A "Neighborhood Watch" for Terrorism?

Researchers Bill McKelvey and Max Boisot have created a framework for individuals to become a part of the fight against terrorism. They call it Global Neighborhood Watch. It envisions citizens being equipped with everyday items like cell phones that possess technologies that can detect dangers and automatically report them to the authorities, as in this example:

A salesman, traveling by train from Dulles International Airport to Union Station in Washington, hears a beep emanate from his mobile phone. He's startled, because the sound indicates that a chemical sensor in his briefcase detects the presence of penthrite somewhere in the train car . . . at the next stop, a woman boards . . . and a pager-like device strapped to her waist also emits a beeping noise.. . . As each rider's sensor detects penthrite, it alerts an agent in the National Counterterrorism Center, the U.S. government's fusion point for all terrorism intelligence. Seeing two alarms go off, the agent calls the salesman and sends a text message to the woman, asking them to describe, independently, what they see. . . The agent then enters their observations into a powerful computer. The machine quickly churns the information and looks for meaningful patterns, which, hopefully, will reveal whether there's a real attack in the offing.
This system gets around a major problem in anti-terrorism work, which is connecting different pieces of information ("dots") together to form patterns that can be analyzed.

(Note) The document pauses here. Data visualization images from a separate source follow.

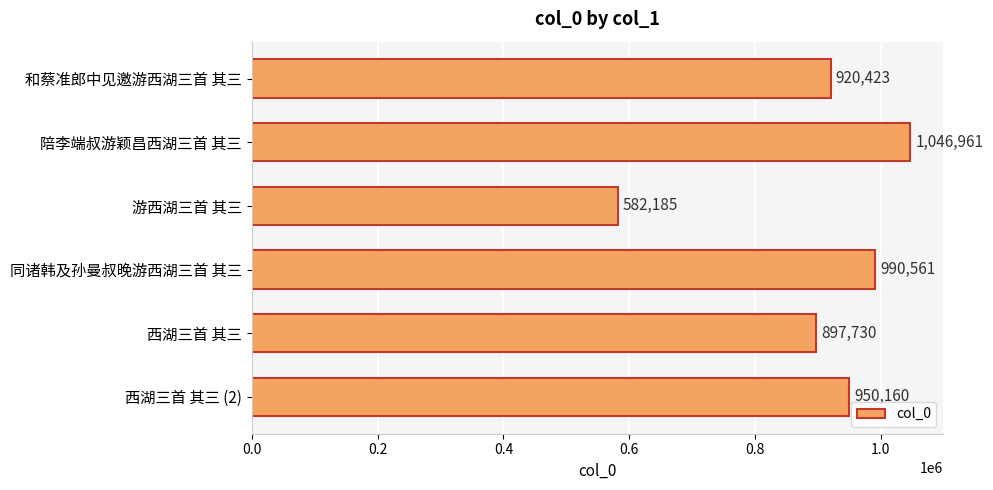

Rank the categories by value from highest to lowest.

陪李端叔游颖昌西湖三首 其三, 同诸韩及孙曼叔晚游西湖三首 其三, 西湖三首 其三 (2), 和蔡准郎中见邀游西湖三首 其三, 西湖三首 其三, 游西湖三首 其三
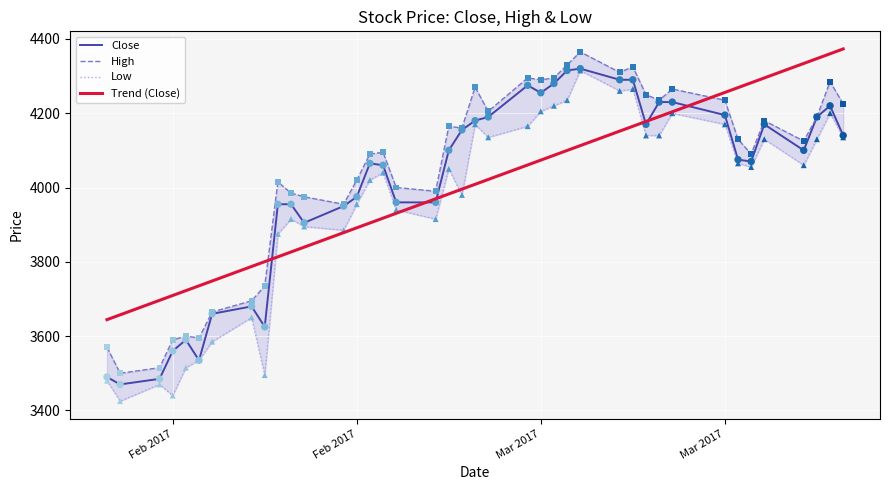

Which series has the widest spread of Y values?

Low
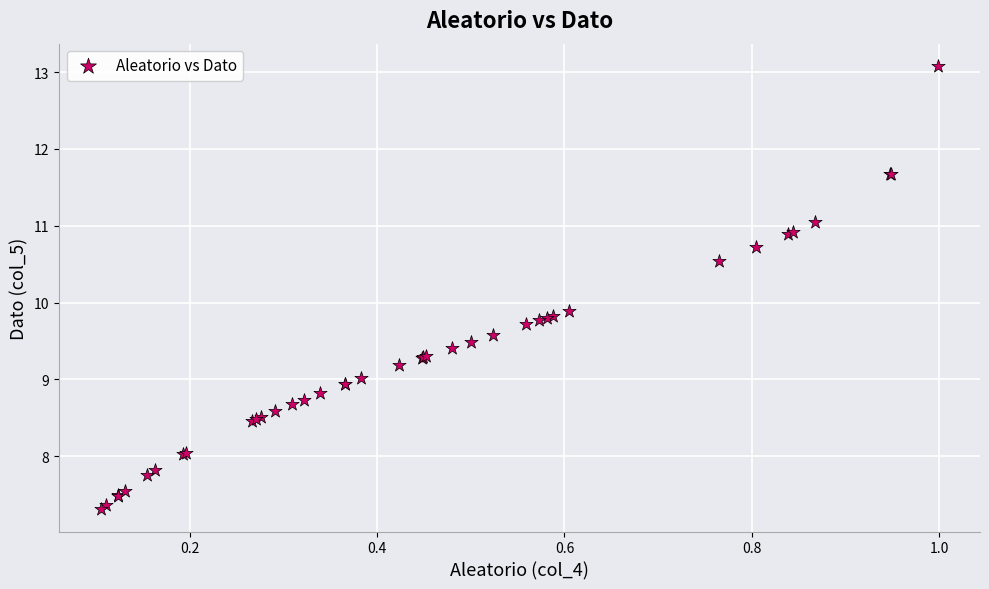

What Y value in the scatter plot is closest to 10?

9.9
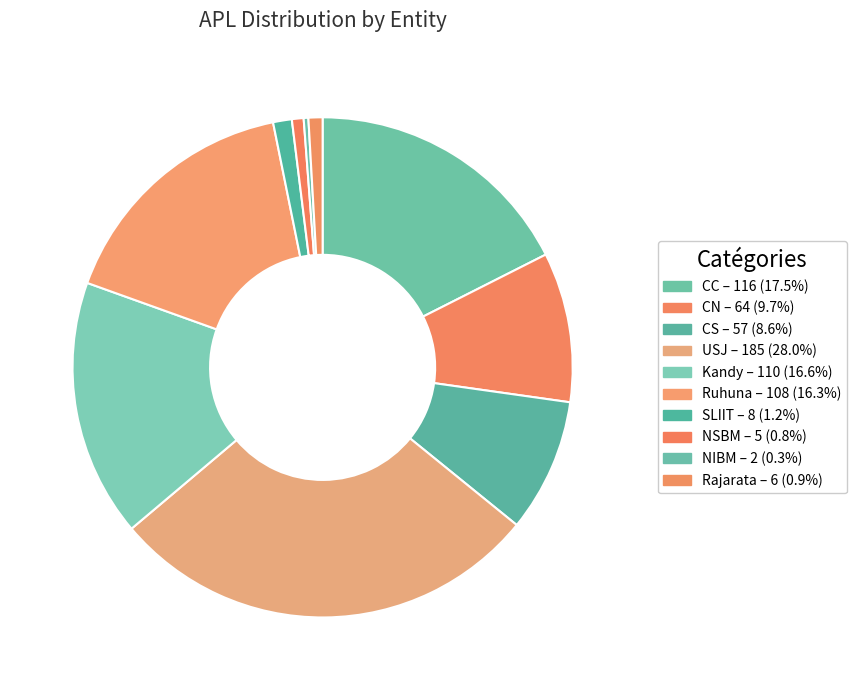

How many segments does this pie chart have?

10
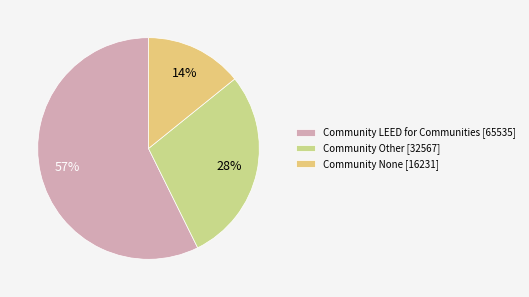

How much of the chart is everything except Community LEED for Communities [65535]?

42.7%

The inclusion of thousands or even millions of individuals in the data collection process

while possibly becoming a giant dot collector, would marry the filtering and cognitive power of human beings with the computational power of advanced technology - something the professors call a "socio-computational" approach to intelligence analysis.
The system would be designed around an individual human being's ability to filter out extraneous information and concentrate on the important factors that could be clues of potential terrorist threats. These clues would then be processed by computers to match them with patterns of terrorist behavior.

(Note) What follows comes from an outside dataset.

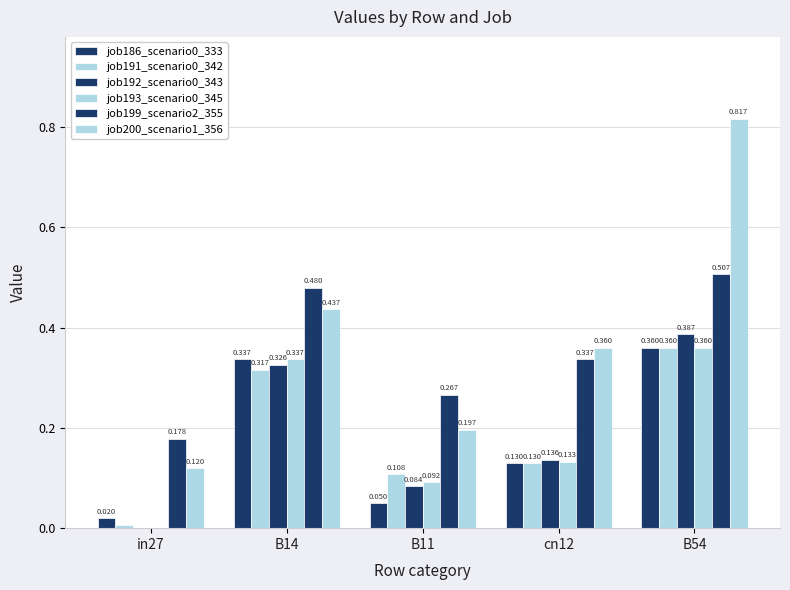

How many positive values does the job193_scenario0_345 series have?

4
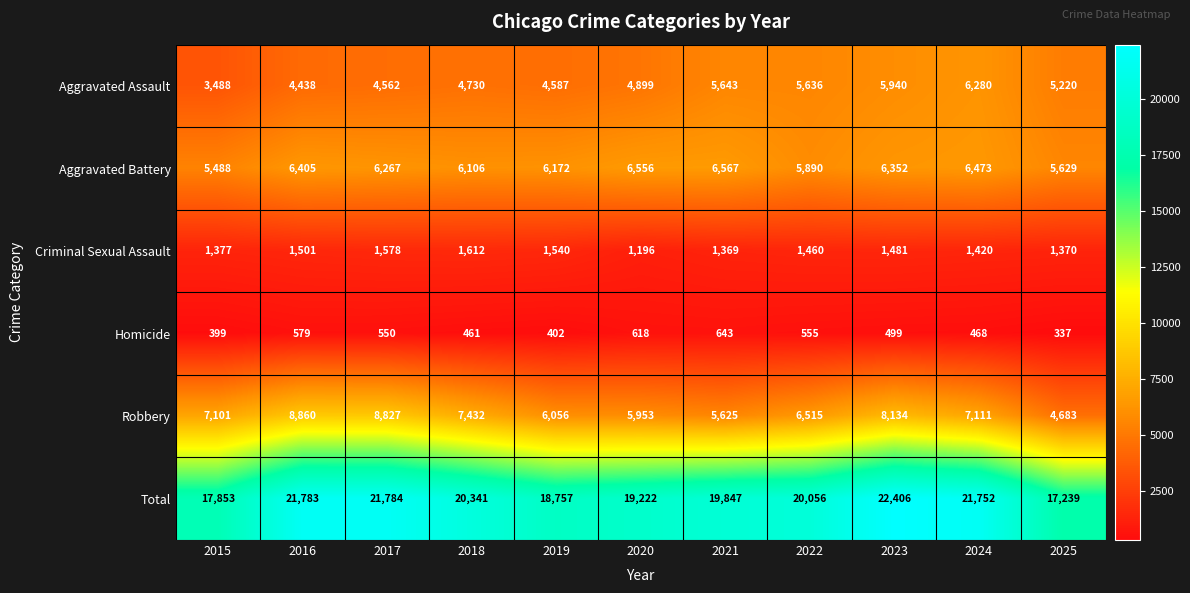

What is the sum of all Aggravated Assault values?

55423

McKelvey and Boisot readily admit the global watch's most obvious drawback: "It requires ordinary citizens to take on the role of secret agents and to snoop on other citizens' neighbors." In 2002, then-Attorney General John Ashcroft proposed a nationwide snooping program called the Terrorism Information and Prevention System - Operation TIPS - that was ridiculed and effectively dismissed. But McKelvey and Boisot aren't Washington insiders, and so likely feel more emboldened to offer up controversial and, some might say, heretical ideas.
The researchers see this system being adopted worldwide, and believe that people will accept the loss of personal privacy necessary to make it work because of the substantial shared benefits in curbing terrorism.